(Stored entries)
□ □ □

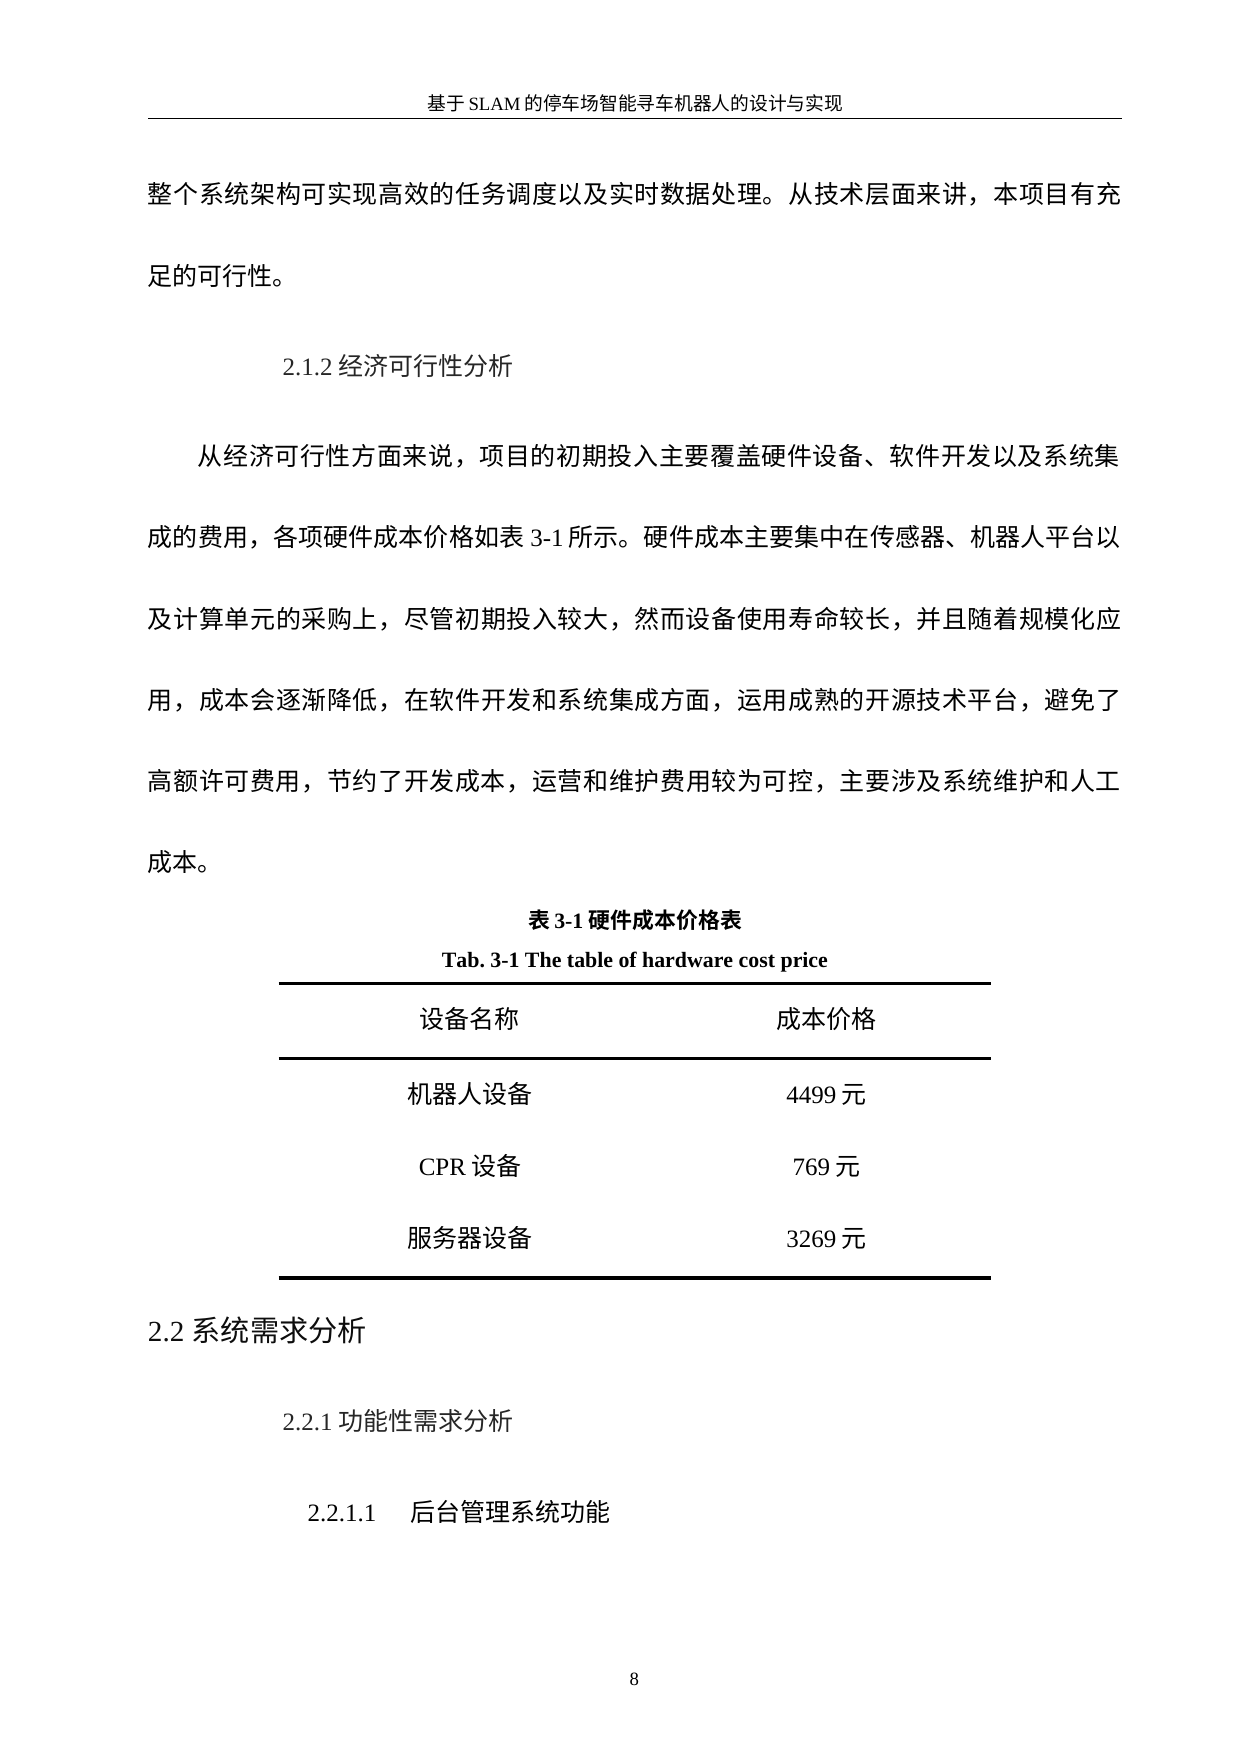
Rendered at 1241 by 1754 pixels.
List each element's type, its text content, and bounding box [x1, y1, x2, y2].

subtitle 系统需求分析 [148, 1296, 1122, 1361]
table_header 设备名称 [279, 985, 661, 1057]
table_header 成本价格 [661, 985, 991, 1057]
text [148, 160, 1122, 307]
table_cell 机器人设备 [279, 1060, 661, 1132]
table_cell 服务器设备 [279, 1204, 661, 1276]
table_cell 3269元 [661, 1204, 991, 1276]
text 表3-1 硬件成本价格表 [148, 903, 1122, 935]
subtitle 功能性需求分析 [173, 1387, 1122, 1452]
subtitle 后台管理系统功能 [198, 1478, 1097, 1543]
table_cell 4499元 [661, 1060, 991, 1132]
text Tab. 3-1 The table of hardware cost price [148, 943, 1122, 976]
table_cell 769元 [661, 1132, 991, 1204]
subtitle 经济可行性分析 [173, 332, 1122, 397]
table_cell CPR设备 [279, 1132, 661, 1204]
text 从经济可行性方面来说，项目的初期投入主要覆盖硬件设备、软件开发以及系统集成的费用，各项硬件成本价格如表3-1所示。硬件成本主要集中在传感器、机器人平台以及计算单元的采购上，尽管初期投入较大，然而设备使用寿命较长，并且随着规模化应用，成本会逐渐降低，在软件开发和系统集成方面，运用成熟的开源技术平台，避免了高额许可费用，节约了开发成本，运营和维护费用较为可控，主要涉及系统维护和人工成本。 [148, 422, 1122, 893]
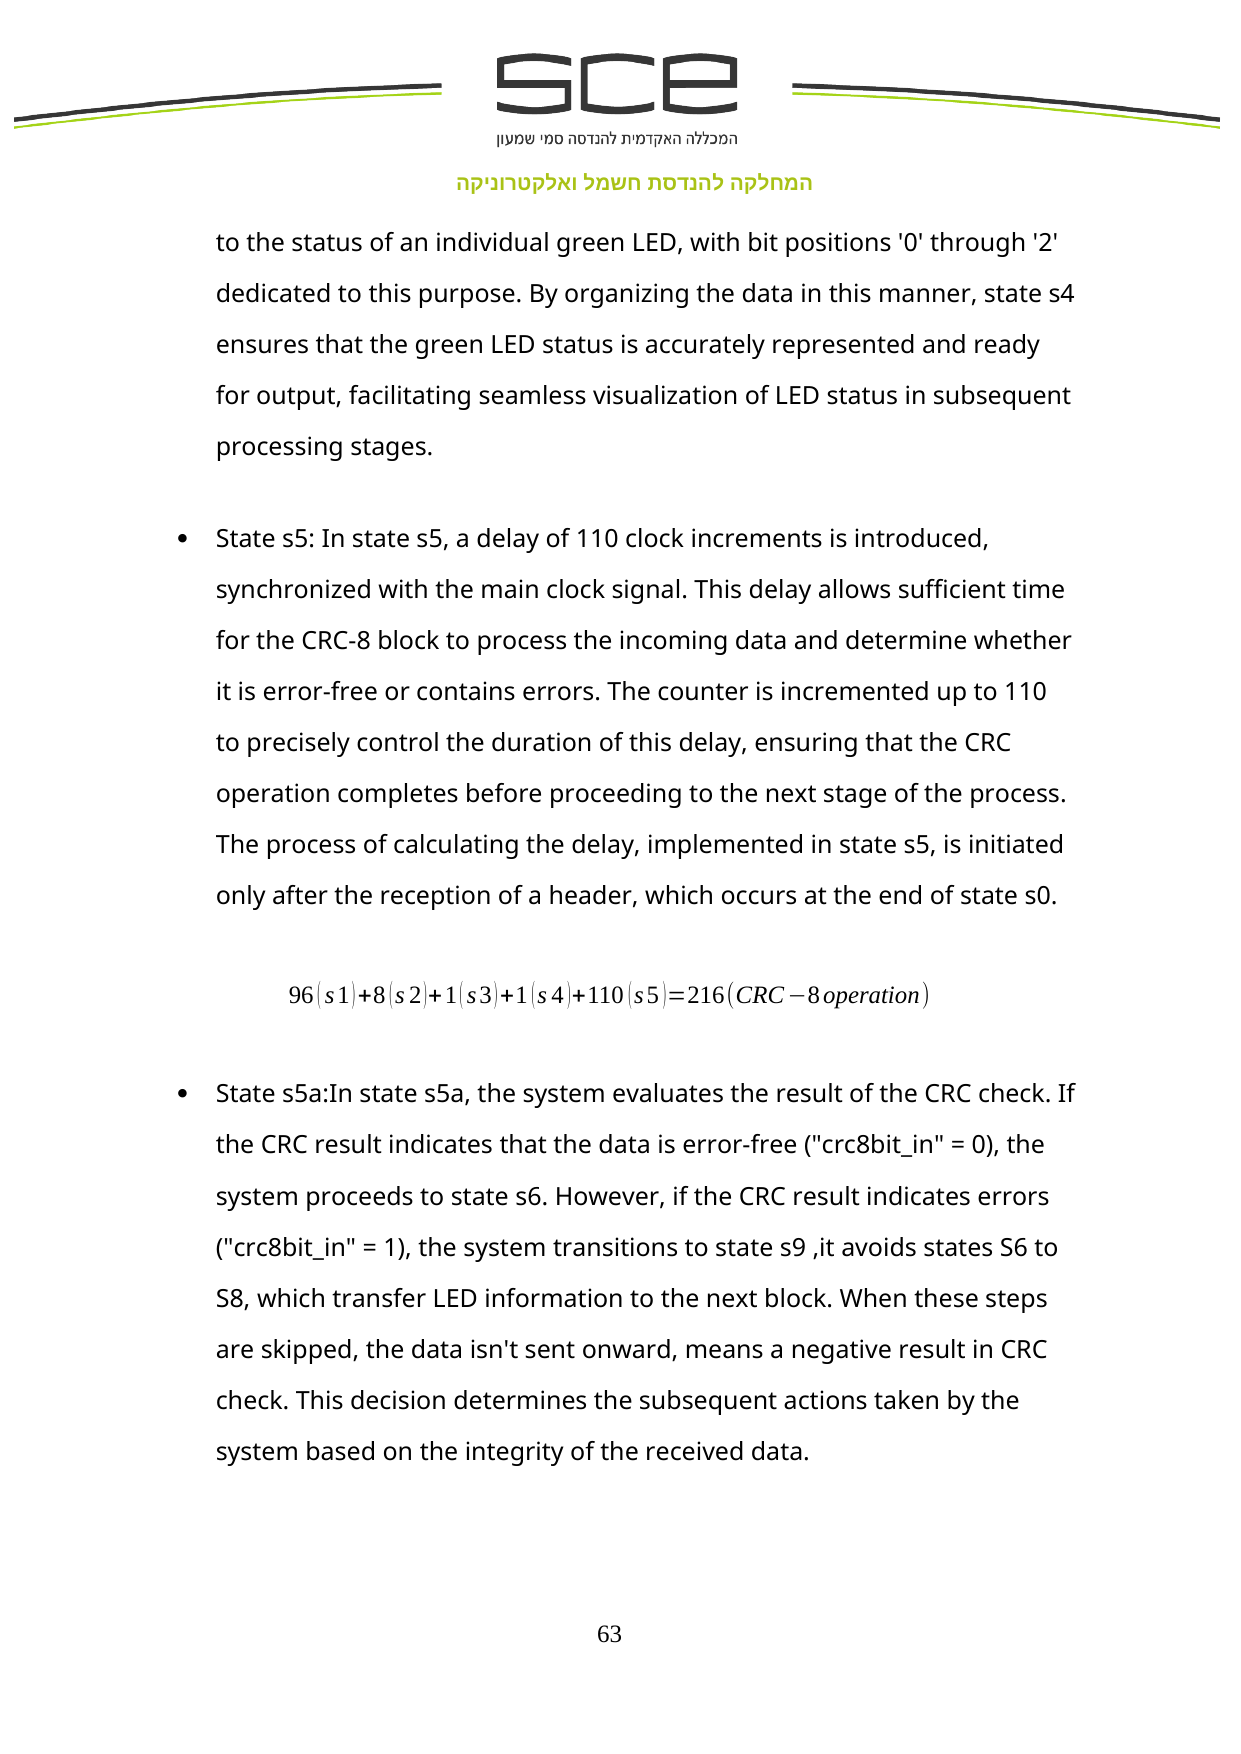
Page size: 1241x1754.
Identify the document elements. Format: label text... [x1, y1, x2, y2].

□ □ □

# Exercise
Look above for the line containing "Page size: 1241x1754.". From there to the final line of the entries, repeat every line exactly.

# Result for this task
Page size: 1241x1754.
Identify the document elements. Format: label text... [x1, y1, x2, y2].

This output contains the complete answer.